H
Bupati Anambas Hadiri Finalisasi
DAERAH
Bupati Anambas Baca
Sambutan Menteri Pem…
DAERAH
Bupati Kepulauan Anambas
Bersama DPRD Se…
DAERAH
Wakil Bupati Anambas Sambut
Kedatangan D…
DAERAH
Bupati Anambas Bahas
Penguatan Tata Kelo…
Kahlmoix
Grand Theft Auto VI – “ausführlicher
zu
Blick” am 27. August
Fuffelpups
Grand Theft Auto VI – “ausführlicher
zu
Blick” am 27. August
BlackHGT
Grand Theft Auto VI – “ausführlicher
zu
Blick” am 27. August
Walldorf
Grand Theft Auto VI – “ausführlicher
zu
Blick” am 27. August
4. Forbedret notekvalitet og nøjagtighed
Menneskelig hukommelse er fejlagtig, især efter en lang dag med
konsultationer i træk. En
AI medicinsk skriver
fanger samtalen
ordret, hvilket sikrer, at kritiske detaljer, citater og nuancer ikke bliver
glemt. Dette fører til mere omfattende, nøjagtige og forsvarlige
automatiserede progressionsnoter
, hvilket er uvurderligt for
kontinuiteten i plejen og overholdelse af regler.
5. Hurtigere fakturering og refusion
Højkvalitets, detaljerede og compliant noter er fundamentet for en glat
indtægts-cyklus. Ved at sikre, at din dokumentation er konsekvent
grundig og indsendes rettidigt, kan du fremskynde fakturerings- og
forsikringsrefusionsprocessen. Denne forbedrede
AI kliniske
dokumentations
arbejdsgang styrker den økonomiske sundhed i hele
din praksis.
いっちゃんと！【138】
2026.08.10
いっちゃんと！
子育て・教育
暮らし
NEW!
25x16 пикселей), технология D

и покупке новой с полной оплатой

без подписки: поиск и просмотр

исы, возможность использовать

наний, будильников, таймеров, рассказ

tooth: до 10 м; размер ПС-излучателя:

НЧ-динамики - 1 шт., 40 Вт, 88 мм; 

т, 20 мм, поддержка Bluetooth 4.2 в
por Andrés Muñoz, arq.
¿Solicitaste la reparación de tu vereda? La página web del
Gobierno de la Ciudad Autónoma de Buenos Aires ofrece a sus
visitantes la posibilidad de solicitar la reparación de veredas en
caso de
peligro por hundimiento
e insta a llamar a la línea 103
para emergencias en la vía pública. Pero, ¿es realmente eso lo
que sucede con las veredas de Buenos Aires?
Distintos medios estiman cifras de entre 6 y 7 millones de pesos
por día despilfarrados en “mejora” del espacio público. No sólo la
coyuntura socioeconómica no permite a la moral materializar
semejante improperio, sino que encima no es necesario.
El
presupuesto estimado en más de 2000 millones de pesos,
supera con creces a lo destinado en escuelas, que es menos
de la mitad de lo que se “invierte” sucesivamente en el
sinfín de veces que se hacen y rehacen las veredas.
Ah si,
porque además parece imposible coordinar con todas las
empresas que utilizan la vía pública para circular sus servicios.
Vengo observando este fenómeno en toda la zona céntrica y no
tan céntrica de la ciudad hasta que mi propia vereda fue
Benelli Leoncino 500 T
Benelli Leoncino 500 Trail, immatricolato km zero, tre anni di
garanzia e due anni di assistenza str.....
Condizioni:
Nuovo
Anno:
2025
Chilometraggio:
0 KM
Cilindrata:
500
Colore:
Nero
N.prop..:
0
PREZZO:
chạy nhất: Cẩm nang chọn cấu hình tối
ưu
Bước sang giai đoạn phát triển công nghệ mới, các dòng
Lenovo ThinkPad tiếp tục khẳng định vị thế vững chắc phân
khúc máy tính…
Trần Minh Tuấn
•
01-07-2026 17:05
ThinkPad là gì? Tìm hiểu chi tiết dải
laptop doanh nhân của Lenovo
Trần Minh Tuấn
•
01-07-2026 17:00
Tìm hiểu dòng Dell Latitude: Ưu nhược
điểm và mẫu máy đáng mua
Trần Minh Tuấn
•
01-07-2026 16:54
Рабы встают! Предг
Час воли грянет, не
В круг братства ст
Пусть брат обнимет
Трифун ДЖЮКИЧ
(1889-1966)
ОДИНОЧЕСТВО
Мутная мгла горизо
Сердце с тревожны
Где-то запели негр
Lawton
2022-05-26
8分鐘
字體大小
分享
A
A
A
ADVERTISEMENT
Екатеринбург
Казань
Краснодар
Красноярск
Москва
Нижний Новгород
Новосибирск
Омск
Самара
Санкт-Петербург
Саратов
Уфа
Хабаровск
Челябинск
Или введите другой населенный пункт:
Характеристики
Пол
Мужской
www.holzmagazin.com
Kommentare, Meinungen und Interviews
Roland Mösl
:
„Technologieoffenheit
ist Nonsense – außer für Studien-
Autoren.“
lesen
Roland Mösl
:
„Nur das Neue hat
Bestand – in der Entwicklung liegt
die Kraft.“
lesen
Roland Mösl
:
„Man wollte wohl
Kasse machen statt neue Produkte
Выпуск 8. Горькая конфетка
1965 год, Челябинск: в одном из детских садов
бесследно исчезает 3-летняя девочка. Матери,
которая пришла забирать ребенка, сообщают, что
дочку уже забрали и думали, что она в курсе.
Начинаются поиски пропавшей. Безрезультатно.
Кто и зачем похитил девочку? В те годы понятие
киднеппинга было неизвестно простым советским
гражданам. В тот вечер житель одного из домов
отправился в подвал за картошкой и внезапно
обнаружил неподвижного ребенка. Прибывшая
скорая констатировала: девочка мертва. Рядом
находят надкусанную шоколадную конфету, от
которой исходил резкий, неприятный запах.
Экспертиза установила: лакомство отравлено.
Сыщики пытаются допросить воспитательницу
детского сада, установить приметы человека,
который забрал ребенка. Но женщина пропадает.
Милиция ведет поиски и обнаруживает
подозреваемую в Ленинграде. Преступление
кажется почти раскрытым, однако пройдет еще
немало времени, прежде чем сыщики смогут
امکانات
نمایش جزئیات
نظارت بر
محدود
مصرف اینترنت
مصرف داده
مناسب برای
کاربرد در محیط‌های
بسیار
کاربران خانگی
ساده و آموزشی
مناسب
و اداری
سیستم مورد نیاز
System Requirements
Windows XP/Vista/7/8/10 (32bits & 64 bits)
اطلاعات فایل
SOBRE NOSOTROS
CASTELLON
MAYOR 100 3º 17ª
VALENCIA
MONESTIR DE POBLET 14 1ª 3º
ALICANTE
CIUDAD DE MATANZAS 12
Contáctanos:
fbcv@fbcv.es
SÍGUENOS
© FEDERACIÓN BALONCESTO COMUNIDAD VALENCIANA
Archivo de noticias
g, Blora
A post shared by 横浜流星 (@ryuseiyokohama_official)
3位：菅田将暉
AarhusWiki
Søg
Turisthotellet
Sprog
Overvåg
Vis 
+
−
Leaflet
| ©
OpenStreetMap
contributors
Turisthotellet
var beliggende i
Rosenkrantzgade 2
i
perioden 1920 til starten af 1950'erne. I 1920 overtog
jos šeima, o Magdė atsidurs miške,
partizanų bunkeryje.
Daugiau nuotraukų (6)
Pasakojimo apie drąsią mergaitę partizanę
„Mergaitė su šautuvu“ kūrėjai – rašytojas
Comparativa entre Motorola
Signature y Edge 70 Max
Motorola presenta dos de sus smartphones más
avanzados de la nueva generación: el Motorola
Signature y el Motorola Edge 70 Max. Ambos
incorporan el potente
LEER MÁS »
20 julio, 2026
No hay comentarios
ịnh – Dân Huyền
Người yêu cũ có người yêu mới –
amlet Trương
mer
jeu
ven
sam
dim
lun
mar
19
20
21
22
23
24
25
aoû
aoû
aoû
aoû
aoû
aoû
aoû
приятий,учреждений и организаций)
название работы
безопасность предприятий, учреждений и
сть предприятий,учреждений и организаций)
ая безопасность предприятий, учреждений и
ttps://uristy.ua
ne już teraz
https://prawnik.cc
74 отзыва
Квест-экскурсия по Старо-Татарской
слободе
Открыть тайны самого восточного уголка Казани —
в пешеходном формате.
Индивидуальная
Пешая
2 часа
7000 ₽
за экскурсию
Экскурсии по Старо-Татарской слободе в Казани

WHAT YOU NEED TO DO
Lines to set down from above: the line with "Экспертиза установила: лакомство отравлено.", the line with "подозреваемую в Ленинграде. Преступление", and every line between, each exactly as written.

SOLVED EXERCISE
Экспертиза установила: лакомство отравлено.
Сыщики пытаются допросить воспитательницу
детского сада, установить приметы человека,
который забрал ребенка. Но женщина пропадает.
Милиция ведет поиски и обнаруживает
подозреваемую в Ленинграде. Преступление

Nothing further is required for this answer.